The researchers came up with the idea for protein–building particles when trying to think of new ways to attack metastatic tumors—those that spread from the original cancer site to other parts of the body. Such metastases cause 90 percent of cancer deaths. They decided to mimic the protein–manufacturing strategy found in nature. Cells store their protein–building instructions in DNA, which is then copied into messenger RNA (mRNA). That mRNA carries protein blueprints to cell structures called ribosomes, which read the mRNA and translate it into amino acid sequences. Amino acids are strung together to form proteins.
The researchers designed the new nanoparticles to self–assemble from a mixture that includes lipids—which form the particles' outer shells—plus a mixture of ribosomes, amino acids, and the enzymes needed for protein synthesis. Also included in the mixture are DNA sequences for the desired proteins. The DNA is trapped by a chemical compound called DMNPE, which reversibly binds to it. This compound releases the DNA when exposed to ultraviolet light, giving the investigators the ability to turn on protein production at their command.
In this study, particles were programmed to produce either green fluorescent protein (GFP) or luciferase, both of which are easily detected. Tests in mice showed that the particles were successfully prompted to produce protein when irradiated with UV light.
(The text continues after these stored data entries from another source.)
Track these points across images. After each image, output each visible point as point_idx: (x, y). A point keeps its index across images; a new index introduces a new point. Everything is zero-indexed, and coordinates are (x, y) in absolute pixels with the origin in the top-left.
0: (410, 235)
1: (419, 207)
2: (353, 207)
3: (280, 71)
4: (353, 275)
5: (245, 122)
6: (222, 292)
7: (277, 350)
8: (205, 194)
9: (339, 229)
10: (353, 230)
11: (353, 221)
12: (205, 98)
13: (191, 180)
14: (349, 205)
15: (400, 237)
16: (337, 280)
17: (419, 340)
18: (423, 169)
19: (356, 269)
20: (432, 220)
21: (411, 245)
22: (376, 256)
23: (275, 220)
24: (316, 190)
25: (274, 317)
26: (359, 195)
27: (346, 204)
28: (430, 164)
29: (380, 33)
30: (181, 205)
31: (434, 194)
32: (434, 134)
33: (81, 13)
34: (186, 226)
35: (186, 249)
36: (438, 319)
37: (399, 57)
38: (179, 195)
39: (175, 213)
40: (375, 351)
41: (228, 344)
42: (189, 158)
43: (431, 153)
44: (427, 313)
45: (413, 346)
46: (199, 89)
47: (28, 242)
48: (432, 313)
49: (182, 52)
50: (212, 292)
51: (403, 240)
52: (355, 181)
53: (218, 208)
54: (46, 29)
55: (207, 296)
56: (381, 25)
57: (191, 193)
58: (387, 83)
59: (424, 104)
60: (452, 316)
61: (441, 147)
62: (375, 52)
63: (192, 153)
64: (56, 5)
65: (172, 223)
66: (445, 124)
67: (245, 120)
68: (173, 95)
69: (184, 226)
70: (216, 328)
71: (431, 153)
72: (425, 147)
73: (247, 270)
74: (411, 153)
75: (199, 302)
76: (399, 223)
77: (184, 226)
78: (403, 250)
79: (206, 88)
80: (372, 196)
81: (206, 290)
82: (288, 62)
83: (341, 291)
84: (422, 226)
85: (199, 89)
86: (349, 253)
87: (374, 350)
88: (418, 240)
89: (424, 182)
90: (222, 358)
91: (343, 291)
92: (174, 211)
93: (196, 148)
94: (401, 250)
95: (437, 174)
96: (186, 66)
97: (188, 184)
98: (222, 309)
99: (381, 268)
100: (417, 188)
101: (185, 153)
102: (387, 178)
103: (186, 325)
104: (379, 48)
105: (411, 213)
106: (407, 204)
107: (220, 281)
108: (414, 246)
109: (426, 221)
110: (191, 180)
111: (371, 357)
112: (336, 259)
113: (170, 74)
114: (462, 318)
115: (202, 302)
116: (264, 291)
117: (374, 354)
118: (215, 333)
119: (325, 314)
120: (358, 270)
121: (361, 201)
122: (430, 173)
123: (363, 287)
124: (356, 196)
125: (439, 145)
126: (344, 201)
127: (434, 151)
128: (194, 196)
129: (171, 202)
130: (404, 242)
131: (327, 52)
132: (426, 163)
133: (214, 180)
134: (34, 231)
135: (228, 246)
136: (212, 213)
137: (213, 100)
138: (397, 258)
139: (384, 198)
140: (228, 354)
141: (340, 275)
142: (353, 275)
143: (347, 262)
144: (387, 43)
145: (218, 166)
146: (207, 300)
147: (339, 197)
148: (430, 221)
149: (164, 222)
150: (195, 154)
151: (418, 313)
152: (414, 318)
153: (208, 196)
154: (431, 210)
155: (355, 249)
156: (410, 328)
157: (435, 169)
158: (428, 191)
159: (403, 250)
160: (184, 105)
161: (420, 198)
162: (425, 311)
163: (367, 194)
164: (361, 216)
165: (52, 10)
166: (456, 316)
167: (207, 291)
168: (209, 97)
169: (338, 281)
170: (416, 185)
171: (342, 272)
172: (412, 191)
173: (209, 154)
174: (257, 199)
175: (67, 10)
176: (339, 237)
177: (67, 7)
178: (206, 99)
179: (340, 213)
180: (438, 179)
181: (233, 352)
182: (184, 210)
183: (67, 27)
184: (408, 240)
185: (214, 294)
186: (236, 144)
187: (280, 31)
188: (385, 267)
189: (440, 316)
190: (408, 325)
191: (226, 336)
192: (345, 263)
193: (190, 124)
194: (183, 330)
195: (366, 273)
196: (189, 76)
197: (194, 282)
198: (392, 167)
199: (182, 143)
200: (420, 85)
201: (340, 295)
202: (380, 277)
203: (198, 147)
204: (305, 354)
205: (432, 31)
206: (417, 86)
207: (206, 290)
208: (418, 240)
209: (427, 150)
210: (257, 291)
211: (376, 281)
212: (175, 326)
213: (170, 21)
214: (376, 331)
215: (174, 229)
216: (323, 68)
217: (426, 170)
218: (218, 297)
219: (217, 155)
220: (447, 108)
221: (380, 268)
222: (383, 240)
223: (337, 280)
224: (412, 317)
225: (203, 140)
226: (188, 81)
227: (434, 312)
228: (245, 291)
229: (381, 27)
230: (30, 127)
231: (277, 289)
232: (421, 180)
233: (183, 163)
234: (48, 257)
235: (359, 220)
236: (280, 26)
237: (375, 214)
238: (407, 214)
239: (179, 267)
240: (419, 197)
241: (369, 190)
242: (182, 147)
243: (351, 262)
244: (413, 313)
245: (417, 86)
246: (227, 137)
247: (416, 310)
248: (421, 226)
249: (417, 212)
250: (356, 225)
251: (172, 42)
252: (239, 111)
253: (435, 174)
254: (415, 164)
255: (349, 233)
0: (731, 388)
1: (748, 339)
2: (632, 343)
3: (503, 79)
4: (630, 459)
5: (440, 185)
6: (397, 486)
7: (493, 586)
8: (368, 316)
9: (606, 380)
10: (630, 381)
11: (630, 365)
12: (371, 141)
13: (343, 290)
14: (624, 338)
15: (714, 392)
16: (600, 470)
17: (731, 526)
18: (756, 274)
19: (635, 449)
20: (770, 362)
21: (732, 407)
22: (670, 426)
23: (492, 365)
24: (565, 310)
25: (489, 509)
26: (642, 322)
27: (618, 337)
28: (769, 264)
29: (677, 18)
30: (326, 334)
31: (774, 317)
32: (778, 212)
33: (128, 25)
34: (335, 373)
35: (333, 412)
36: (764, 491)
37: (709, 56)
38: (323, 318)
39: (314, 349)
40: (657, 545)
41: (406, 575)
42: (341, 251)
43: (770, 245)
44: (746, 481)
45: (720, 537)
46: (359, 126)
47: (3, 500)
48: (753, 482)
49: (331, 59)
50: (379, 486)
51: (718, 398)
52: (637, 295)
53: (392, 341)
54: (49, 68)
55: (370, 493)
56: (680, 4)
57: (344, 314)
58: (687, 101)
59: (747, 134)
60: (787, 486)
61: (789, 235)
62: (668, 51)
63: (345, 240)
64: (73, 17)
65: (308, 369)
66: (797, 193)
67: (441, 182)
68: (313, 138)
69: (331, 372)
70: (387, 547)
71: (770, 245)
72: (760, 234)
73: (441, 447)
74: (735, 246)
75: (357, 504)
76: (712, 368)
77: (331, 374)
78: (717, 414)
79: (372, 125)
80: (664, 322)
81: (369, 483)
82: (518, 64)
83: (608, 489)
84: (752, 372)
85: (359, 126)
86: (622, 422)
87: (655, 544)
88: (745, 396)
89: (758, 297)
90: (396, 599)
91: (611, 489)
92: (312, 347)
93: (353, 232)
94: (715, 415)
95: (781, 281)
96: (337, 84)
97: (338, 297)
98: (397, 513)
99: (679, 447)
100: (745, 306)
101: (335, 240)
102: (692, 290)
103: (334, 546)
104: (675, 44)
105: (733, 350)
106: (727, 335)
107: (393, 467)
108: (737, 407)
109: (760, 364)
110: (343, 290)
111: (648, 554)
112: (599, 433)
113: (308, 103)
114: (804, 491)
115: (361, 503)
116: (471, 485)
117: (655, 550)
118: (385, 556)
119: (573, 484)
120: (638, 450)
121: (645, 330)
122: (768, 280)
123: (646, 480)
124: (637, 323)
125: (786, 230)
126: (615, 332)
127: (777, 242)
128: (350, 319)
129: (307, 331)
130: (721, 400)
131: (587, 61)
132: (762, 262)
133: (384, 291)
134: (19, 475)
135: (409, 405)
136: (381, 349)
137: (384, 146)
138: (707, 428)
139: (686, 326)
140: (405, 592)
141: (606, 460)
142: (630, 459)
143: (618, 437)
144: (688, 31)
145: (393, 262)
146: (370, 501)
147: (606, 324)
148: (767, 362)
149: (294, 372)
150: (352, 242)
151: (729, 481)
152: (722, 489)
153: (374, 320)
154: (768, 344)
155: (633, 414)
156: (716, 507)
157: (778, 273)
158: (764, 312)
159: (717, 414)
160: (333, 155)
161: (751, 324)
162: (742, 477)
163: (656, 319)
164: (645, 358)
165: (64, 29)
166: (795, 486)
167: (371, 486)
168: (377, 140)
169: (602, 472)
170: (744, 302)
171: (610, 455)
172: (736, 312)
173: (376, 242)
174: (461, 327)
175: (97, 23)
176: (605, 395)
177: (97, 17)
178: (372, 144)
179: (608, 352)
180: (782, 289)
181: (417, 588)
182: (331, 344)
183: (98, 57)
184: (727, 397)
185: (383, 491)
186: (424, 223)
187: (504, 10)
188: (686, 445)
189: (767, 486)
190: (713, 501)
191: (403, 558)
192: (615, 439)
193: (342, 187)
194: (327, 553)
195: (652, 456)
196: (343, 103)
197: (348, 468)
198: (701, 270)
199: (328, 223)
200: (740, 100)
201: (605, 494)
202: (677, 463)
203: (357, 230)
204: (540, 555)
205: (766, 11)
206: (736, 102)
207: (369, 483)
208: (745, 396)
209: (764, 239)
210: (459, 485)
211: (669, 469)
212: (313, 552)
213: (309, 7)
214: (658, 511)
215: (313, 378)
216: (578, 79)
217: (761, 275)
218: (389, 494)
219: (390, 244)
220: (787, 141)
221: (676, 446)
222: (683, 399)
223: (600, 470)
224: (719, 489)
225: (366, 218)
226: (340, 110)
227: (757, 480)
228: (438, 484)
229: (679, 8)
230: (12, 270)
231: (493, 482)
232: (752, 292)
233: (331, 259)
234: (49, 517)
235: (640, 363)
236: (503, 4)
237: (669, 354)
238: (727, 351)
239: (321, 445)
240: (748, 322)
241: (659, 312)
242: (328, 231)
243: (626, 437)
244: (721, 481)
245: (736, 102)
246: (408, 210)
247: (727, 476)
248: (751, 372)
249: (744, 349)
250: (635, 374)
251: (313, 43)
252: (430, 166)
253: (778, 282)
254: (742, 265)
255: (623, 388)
Waiting until the particles reach their destination before activating them could help prevent side effects from a particularly toxic drug. However, more testing must be done to demonstrate that the particles would reach their intended destination in humans, and that they can be used to produce therapeutic proteins. Indeed, the MIT–Harvard CCNE team is now developing nanoparticles that can synthesize potential cancer drugs. Some of these proteins are toxic to both cancerous and healthy cells, it may be possible using this system to turn on protein production only in the tumor, avoiding side effects in healthy cells.
The team is also working on new ways to activate the nanoparticles. Possible approaches include production triggered by acidity level or other biological conditions specific to certain body regions or cells.